1. Is your content searchable?
If your website was written from scratch then it’s likely that you don’t have a search. People expect that function and you should give it to them. There are some modules you can add to static sites, but your best bet is migrating to a content management system where searching is a built-in function. This is especially important if you have lots of, or complex content.
2. How often do you update your website?
I can’t tell you how many times I ask this question only to hear “never”. Believe it or not, people want to hear what your business is doing, so tell them! Beyond just informing your customers that you are alive and your business is busy doing things, search engines will love you if your content changes regularly. The more it changes the more they’re forced to come back because it’s in their best interest to stay current also. If your content never changes, your site will invariably be ranked lower than some with frequently updated content. There are numerous ways to keep your content fresh and we will discuss some in the next installment. Suffice it to say that if you are never updating your site then you are probably getting very few repeat visitors and your search engine rank is very low.

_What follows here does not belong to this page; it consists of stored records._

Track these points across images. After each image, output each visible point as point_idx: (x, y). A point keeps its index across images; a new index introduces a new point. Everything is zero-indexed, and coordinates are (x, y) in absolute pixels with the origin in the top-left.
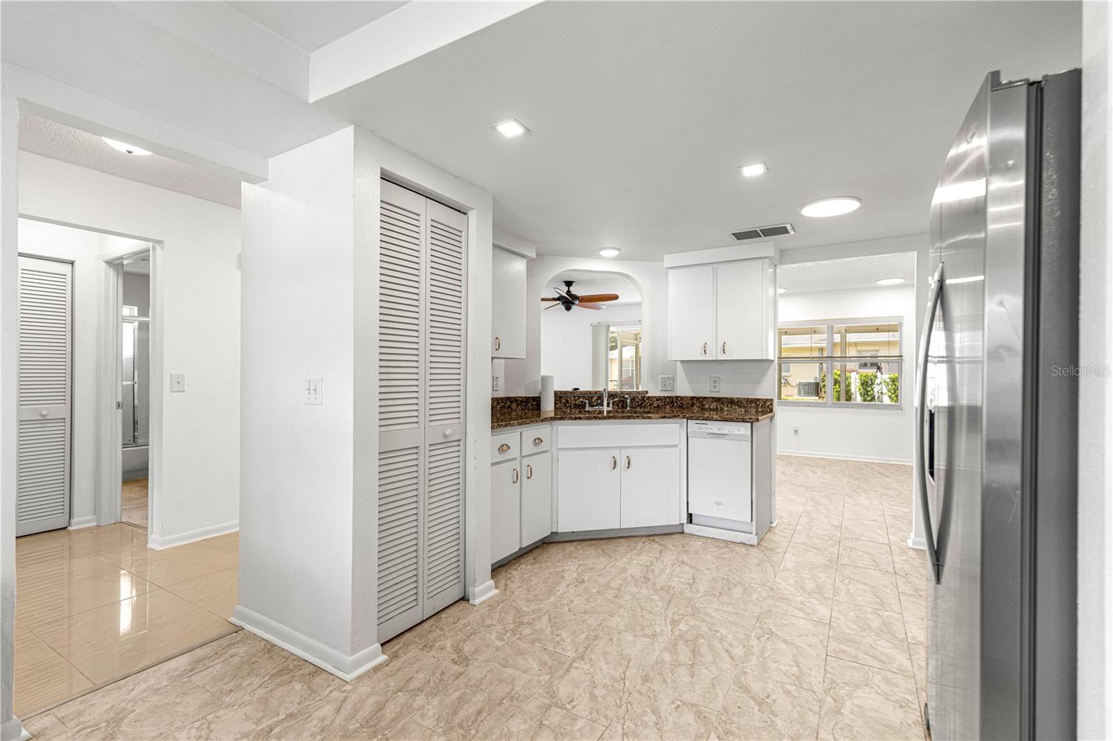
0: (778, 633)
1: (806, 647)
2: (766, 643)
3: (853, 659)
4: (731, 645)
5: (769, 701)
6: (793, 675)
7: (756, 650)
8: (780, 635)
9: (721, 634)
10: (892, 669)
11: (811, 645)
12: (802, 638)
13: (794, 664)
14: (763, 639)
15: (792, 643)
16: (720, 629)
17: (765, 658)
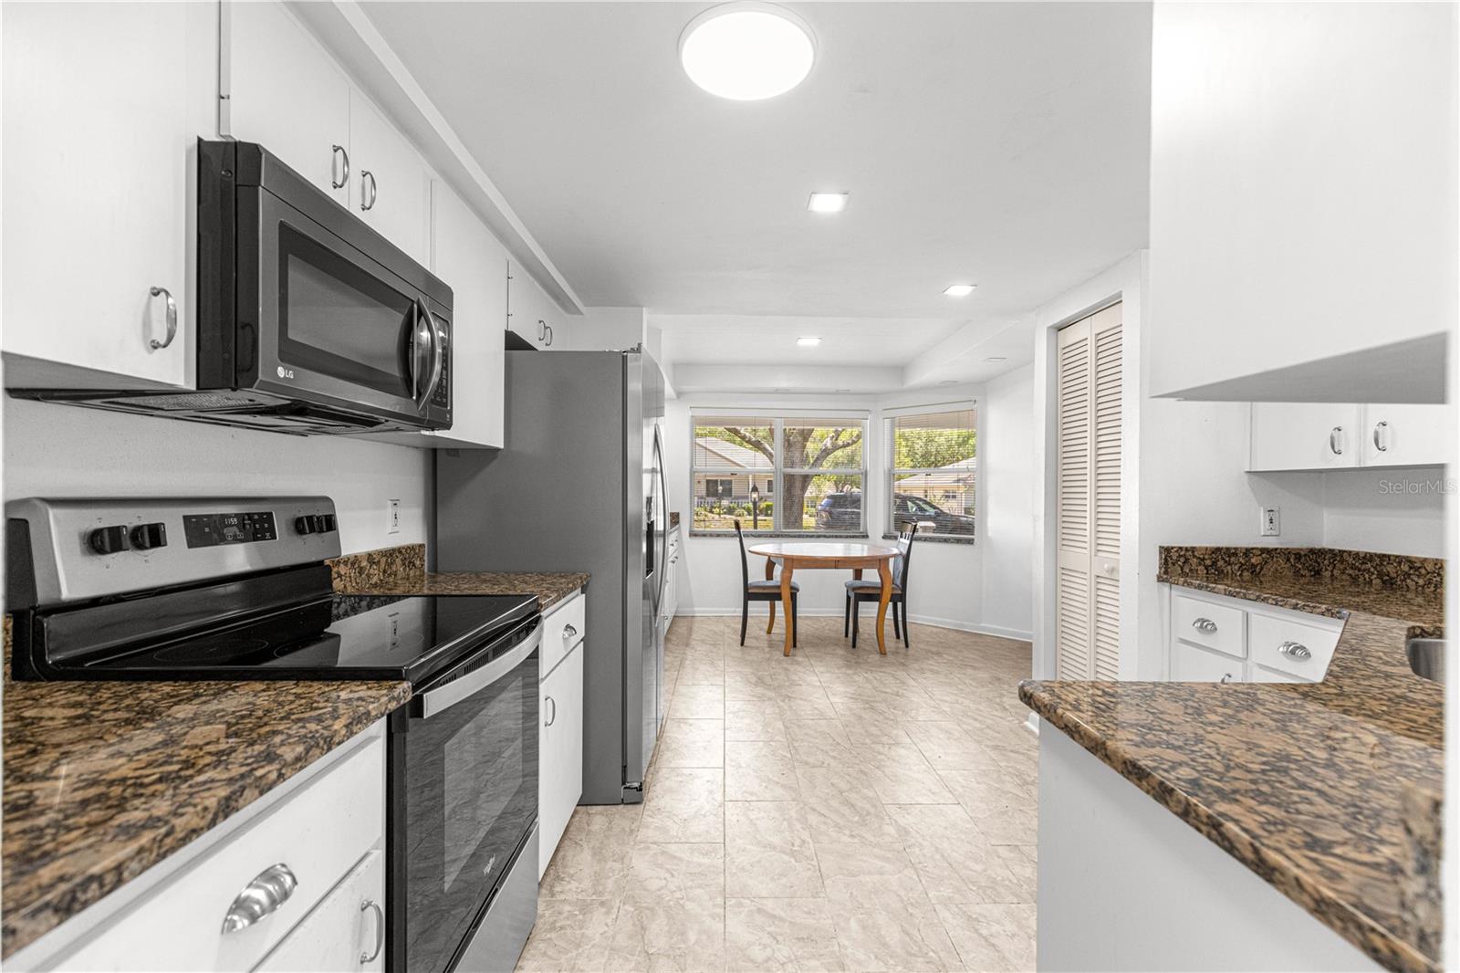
0: (786, 858)
1: (748, 847)
2: (792, 837)
3: (695, 846)
4: (825, 823)
5: (764, 784)
6: (753, 810)
7: (798, 826)
8: (783, 855)
9: (845, 835)
10: (655, 846)
11: (743, 851)
12: (757, 859)
13: (756, 822)
14: (798, 842)
15: (765, 847)
16: (850, 840)
17: (784, 820)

3. How do you let people know about the updates?
Supposing you are actually updating your site, the next challenge is to figure out how to let people know. This is another topic of discussion for the next installment, but in short, you need to let people know on your site that content has been updated (cross-linking and self promotion) and externally that content has changed via other outlets like social media, partner sites and blogs and more. Some changes like adding inventory is not as critical as other updates like press releases but the objective for all of them is to drive new and repeat traffic to your site.
4. Was your content ported from your company’s printed marketing materials to the web?
Web design is different from print design and unless a person with web experience made the translation, your web content might not be up to par. It is common for companies to take pamphlets, flyers, newsletters and other print media and try to convert the content word for word to their websites. This is bad practice. What you can do is take the ideas and concepts that you are writing about as well as the overall design theme and build your website around this, but just copying and pasting is not advisable. Content for web needs to be written slightly differently and most certainly formatted differently in order for it to make sense.
5. Are you advertising other people’s stuff on your website (i.e. do you have banner or other ads on your site)?
We will start with the one exception to this. If you are running a website whose entire existence is to generate ad revenue through traffic then clearly you need ads for other people’s things on your site. However, if you are a standard business or a corporation and you have banner ads on your site then you need to print up all of those ads and paste them on your building or storefront for everyone to see because that’s all you’re doing on your website. The people that design these ads are building them to attract people to their sites. If they go to their site then guess what, they’re no longer on yours. The $.05 generated by the click is probably not enough to offset the cost of a lost customer. Stop advertising for other people.